I processi tedeschi contro jihadisti e jihadiste dell’IS
Se il processo di Coblenza si occupa dei crimini da parte delle forze governative del governo in carica di Bashar al-Assad, altri processi tedeschi si occupano dei crimini contro l’umanità delle milizie del cosiddetto Stato Islamico. Vale a dire di un’organizzazione che all’interno della guerra civile siriana ha poi conquistato l’egemonia su un pezzo dello stesso fronte islamista anti-governativo (quindi non legato alle Forze Democratiche Siriane). Alcuni di questi processi hanno usato o stanno usando parzialmente il principio di giurisdizione universale. Per altri, invece, il principio non è ritenuto necessario.
Abu Walaa e altri erano riusciti ad arruolare nelle milizie dello Stato Islamico numerosi giovanissimi (spesso con background migratorio), soprattutto nell’area della Ruhr e in Bassa Sassonia
Non è stato ad esempio fatto uso di giurisdizioni extraterritoriali nel processo che il tribunale di Celle (Bassa Sassonia) ha portato avanti contro l’iracheno Abu Walaa (o Ahmad Abdulaziz Abdullah Abdullah), 37 anni, residente in Germania dal 2001. Considerato numero 1 dell’IS sul territorio tedesco, l’uomo era un predicatore salafita in una piccola moschea radicale a Hildesheim (nel frattempo chiusa). Dopo un processo durato 3 anni, lo scorso 24 febbraio Walaa è stato riconosciuto a capo del network che spediva in Siria e Iraq numerosi foreign fighters tedeschi ed è stato condannato a una pena di 10 anni e 6 mesi. Abu Walaa e altri erano riusciti ad arruolare nelle milizie dello Stato Islamico numerosi giovanissimi (spesso con background migratorio), soprattutto nell’area della Ruhr e in Bassa Sassonia. In quanto residente in Germania e non essendosi mai spostato dal territorio tedesco per compiere i reati a lui contestati, processare Walaa per appartenenza e supporto di un’organizzazione terroristica non è stato troppo difficile per il potere giudiziario tedesco.

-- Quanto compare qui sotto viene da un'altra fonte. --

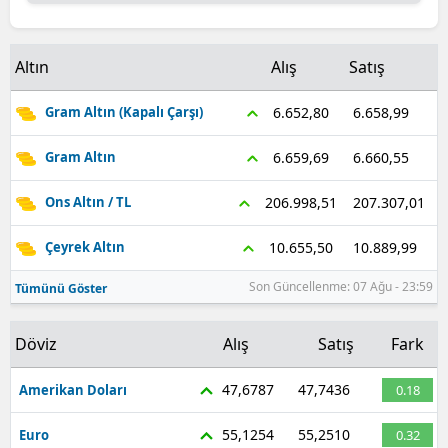
Malatya
Altın
Alış
Satış
Manisa
6.658,99
Kahramanmaraş
6.652,80
Gram Altın (Kapalı Çarşı)
Mardin
6.660,55
6.659,69
Gram Altın
Muğla
207.307,01
206.998,51
Ons Altın / TL
Muş
10.889,99
10.655,50
Çeyrek Altın
Nevşehir
Son Güncellenme: 07 Ağu - 23:59
Tümünü Göster
Niğde
Döviz
Alış
Satış
Fark
Ordu
47,6787
47,7436
Amerikan Doları
0.18
Rize
55,1254
55,2510
Euro
0.32
Sakarya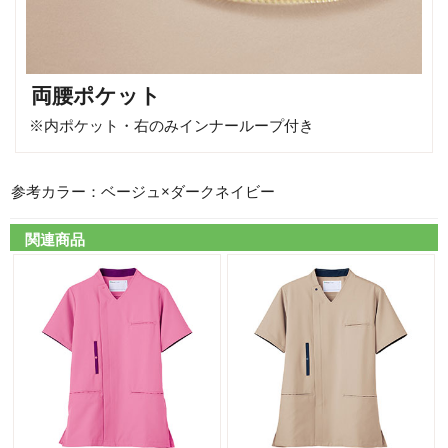
両腰ポケット
※内ポケット・右のみインナーループ付き
参考カラー：ベージュ×ダークネイビー
関連商品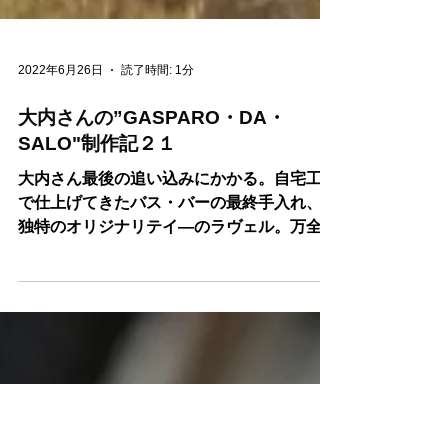
2022年6月26日
読了時間: 1分
大内さんの”GASPARO・DA・
SALO"制作記２１
大内さん最後の追い込みにかかる。自宅工房
で仕上げてきたバス・バーの最終手入れ、氏
独特のオリジナリテイ―のラヴェル。万全の
膠止めで、ガスパロのヴィオラが出来たー
と”どや顔”にオモシロ顔！！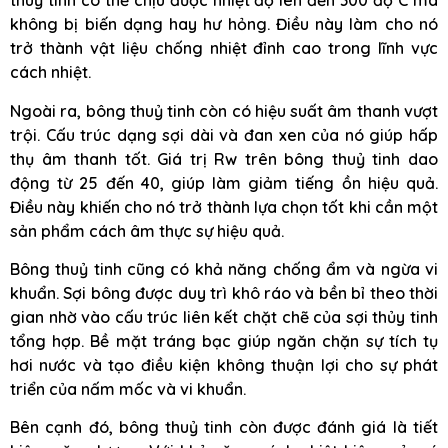
thuỷ tinh có thể chịu được nhiệt độ lên đến 300 độ C mà
không bị biến dạng hay hư hỏng. Điều này làm cho nó
trở thành vật liệu chống nhiệt đỉnh cao trong lĩnh vực
cách nhiệt.
Ngoài ra, bông thuỷ tinh còn có hiệu suất âm thanh vượt
trội. Cấu trúc dạng sợi dài và đan xen của nó giúp hấp
thụ âm thanh tốt. Giá trị Rw trên bông thuỷ tinh dao
động từ 25 đến 40, giúp làm giảm tiếng ồn hiệu quả.
Điều này khiến cho nó trở thành lựa chọn tốt khi cần một
sản phẩm cách âm thực sự hiệu quả.
Bông thuỷ tinh cũng có khả năng chống ẩm và ngừa vi
khuẩn. Sợi bông được duy trì khô ráo và bền bỉ theo thời
gian nhờ vào cấu trúc liên kết chặt chẽ của sợi thủy tinh
tổng hợp. Bề mặt tráng bạc giúp ngăn chặn sự tích tụ
hơi nước và tạo điều kiện không thuận lợi cho sự phát
triển của nấm mốc và vi khuẩn.
Bên cạnh đó, bông thuỷ tinh còn được đánh giá là tiết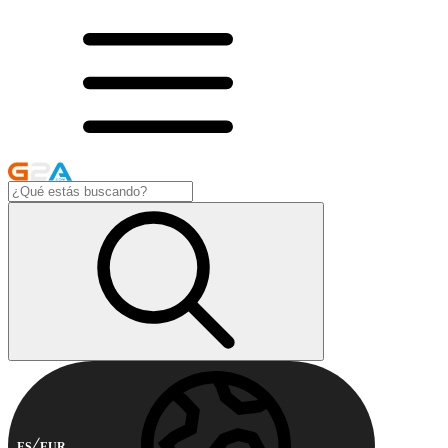
ES
EUR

Quando si tratta però di perseguire direttamente i foreign fighters di ritorno da Siria-Iraq, l’approccio è più complesso. La Germania può più facilmente processare i foreign fighters per terrorismo domestico in Germania, una volta dimostrati i legami con un’organizzazione terroristica. Questa accusa, però, non copre spesso l’estensione dei crimini realmente compiuti nelle aree di guerra. A questo proposito la giustizia tedesca ha talvolta iniziato a seguire la proposta del Genocide Network (organizzazione investigativa per la persecuzione di crimini di guerra e genocidi). Il Genocide Network, che è supportato dall’agenzia UE Eurojust, chiede da tempo di aumentare in quantità e qualità le imputazioni contro i foreign fighters di ritorno allargando l’accusa ai crimini di guerra, ai crimini contro l’umanità e alla partecipazione a genocidio. Il sistema è stato ad esempio utilizzato recentemente contro un jihadista tedesco che in un video veniva ripreso mentre si dedicava al vilipendio del cadavere di un soldato siriano. Oltre al processo per terrorismo, l’uomo è stato condannato a 8 anni e mezzo di carcere per crimini di guerra “contro la dignità della persona”.
La Germania può processare i foreign fighters per terrorismo domestico in Germania, una volta dimostrati i legami con un’organizzazione terroristica. Questa accusa, però, non copre spesso l’estensione dei crimini realmente compiuti nelle aree di guerra.
Approcci simili stanno emergendo anche nei processi contro donne che hanno raggiunto il Califfato e sono poi tornate in Germania, autonomamente o dopo un arresto da parte di una delle molteplici forze anti-IS siriane, iraqene, curde. A Düsseldorf si sta svolgendo il processo contro Nurten J., donna di 35 anni di Leverkusen, che aveva raggiunto lo Stato Islamico nel 2015 con i suoi figli per sposare uno jihadista. La donna era stata attiva nella polizia morale femminile del Califfato, era rimasta fedele all’IS fino agli ultimi giorni, è stata quindi arrestata da una milizia anti-IS curda ed è infine tornata in Germania nel 2020. Nurten J., tra le altre cose, è oggi accusata anche di crimini contro l’umanità, soprattutto per gli abusi e le violenze nei confronti di una donna yazida che lei avrebbe tenuto in schiavitù in una casa nel territorio un tempo occupato dalla Stato Islamico. La donna yazida vittima delle violenze è riuscita a fuggire dopo la caduta dell’IS e si trova al momento proprio in Germania, dove vivono ormai oltre 200 mila yazidi. La donna testimonierà a breve come parte lesa contro Nurten J. proprio nell’aula di Düsseldorf ma, a causa di possibili ritorsioni anche sul territorio tedesco, le autorità hanno comunque dovuto metterla in un programma di protezione testimoni.
Nurten J., tra le altre cose, è oggi accusata anche di crimini contro l’umanità, soprattutto per gli abusi e le violenze nei confronti di una donna yazida che lei avrebbe tenuto in schiavitù in una casa nel territorio un tempo occupato dalla Stato Islamico.
Accuse simili sono emerse nel processo a Monaco di Baviera contro Jennifer W., cittadina tedesca, anch’essa di ritorno in Germania dopo essersi unita per anni alle milizie dello Stato Islamico in Iraq. In questo caso l’accusa di crimini contro l’umanità è per avere ridotto in schiavitù una bambina yazida di soli 5 anni. Secondo l’accusa, la bambina sarebbe morta a causa dei maltrattamenti di Jennifer W. e del marito. L’omicidio della bambina potrebbe essere anche giudicato giuridicamente una partecipazione attiva al crimine di genocidio contro il popolo yazida. Anche in questo caso, pur essendo l’accusata ora processata perché cittadina tedesca, il principio di giurisdizione universale potrà essere utilizzato per appesantire i capi d’imputazione e perseguire completamente i crimini di guerra eventualmente accertati.